We have followed closely the off-season developments with Jarret Doege. Brown called him the most improved player on the team multiple times since Spring. We expressed some doubts about this. In large part, our reservation is based on the fact that Doege has started games in four straight seasons. It would be unusual for a quarterback to take that big of a jump in his fifth college season. The most frequent examples cited to the contrary involve players who started games in only one prior season. Indeed, that is the biggest jump (usually) for skill players: between their first year as a starter and their second.
As a result, in some ways, we still actively wonder how much he can improve. That said, Brown cites improvement from Doege in technical areas like footwork, poise in the pocket, and release angle. If he has improved in these areas, then we can see Doege increasing his productivity, especially if the offensive line and receivers improve as much as they can. We believe they will. As a result, we do think Doege’s numbers will look much better this season. As a result (in part because we get the feeling that Doege is going to prove our earlier comments and our continued reluctance wrong), we identify Doege as one of our five offensive surprises.

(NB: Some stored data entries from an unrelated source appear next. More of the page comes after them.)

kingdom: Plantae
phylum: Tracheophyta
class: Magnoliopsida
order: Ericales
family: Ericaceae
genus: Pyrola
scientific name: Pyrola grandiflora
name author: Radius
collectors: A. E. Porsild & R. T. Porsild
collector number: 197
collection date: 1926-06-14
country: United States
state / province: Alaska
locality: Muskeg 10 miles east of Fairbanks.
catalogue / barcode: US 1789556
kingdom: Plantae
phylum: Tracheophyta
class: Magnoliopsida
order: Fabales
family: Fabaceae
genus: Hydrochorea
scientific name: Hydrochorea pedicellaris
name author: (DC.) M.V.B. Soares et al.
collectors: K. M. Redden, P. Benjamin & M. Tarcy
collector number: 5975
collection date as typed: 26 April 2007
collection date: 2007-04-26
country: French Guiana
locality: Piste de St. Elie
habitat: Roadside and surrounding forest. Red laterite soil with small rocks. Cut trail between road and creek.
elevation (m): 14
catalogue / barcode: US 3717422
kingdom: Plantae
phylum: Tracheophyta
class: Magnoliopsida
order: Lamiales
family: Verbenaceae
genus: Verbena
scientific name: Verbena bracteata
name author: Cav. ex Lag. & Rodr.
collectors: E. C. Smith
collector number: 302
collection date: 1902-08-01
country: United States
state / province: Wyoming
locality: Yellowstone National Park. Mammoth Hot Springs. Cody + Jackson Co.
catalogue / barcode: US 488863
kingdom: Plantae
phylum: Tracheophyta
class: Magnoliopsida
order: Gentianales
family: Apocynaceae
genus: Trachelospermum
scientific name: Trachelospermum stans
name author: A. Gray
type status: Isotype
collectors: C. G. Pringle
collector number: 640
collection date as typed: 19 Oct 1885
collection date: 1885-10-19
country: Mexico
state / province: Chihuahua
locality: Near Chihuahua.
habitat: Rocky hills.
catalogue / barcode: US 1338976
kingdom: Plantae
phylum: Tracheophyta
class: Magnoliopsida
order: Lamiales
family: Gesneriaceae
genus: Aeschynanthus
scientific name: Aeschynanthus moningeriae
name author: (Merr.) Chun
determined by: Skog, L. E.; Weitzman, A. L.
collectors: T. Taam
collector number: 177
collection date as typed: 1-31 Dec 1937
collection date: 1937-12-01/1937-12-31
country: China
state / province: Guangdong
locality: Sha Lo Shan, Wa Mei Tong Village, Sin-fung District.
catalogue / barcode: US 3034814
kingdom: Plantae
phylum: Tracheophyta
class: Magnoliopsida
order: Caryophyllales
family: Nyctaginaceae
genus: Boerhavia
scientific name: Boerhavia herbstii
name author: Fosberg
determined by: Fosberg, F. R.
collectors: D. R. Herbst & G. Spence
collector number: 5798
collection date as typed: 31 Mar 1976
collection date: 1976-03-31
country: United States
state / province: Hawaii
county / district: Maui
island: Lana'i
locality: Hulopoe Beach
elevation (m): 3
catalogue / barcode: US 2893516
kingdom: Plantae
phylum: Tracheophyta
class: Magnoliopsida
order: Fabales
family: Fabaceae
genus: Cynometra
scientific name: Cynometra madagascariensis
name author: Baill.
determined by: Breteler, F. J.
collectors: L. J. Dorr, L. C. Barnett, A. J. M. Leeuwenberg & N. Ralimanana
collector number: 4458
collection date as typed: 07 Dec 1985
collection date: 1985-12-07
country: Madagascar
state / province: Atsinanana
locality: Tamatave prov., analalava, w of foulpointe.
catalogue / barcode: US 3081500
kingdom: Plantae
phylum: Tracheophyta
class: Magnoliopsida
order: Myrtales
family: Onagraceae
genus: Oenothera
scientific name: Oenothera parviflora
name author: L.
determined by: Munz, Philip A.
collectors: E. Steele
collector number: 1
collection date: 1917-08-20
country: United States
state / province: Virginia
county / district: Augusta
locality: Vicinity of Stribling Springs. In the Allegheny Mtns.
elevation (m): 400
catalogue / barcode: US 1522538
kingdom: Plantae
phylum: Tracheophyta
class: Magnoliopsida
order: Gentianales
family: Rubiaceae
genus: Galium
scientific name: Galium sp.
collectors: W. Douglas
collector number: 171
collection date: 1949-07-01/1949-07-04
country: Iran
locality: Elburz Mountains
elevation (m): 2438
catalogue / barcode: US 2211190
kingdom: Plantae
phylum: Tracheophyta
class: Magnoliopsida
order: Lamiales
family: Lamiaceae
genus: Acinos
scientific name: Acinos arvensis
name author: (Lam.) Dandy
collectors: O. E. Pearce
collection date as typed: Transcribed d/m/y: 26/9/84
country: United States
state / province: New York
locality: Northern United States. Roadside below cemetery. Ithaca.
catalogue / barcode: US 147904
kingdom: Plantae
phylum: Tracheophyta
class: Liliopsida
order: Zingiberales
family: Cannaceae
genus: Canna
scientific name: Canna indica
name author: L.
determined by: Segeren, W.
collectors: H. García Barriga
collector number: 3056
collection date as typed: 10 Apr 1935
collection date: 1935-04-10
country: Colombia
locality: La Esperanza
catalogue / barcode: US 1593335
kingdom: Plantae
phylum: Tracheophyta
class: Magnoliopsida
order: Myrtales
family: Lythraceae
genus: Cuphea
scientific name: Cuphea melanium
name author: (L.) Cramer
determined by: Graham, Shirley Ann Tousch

How much better can they be? That depends, in part, on the run-pass balance. Assuming he throws for about 500 passes, we expect Doege to complete 65% of those passes, throw for over 3,500 yards, and toss over 25 touchdowns to eight interceptions (or fewer). While we anticipate the other quarterbacks getting some snaps, based on what we have seen and heard so far, we would expect Doege to begin and end the year as the starter.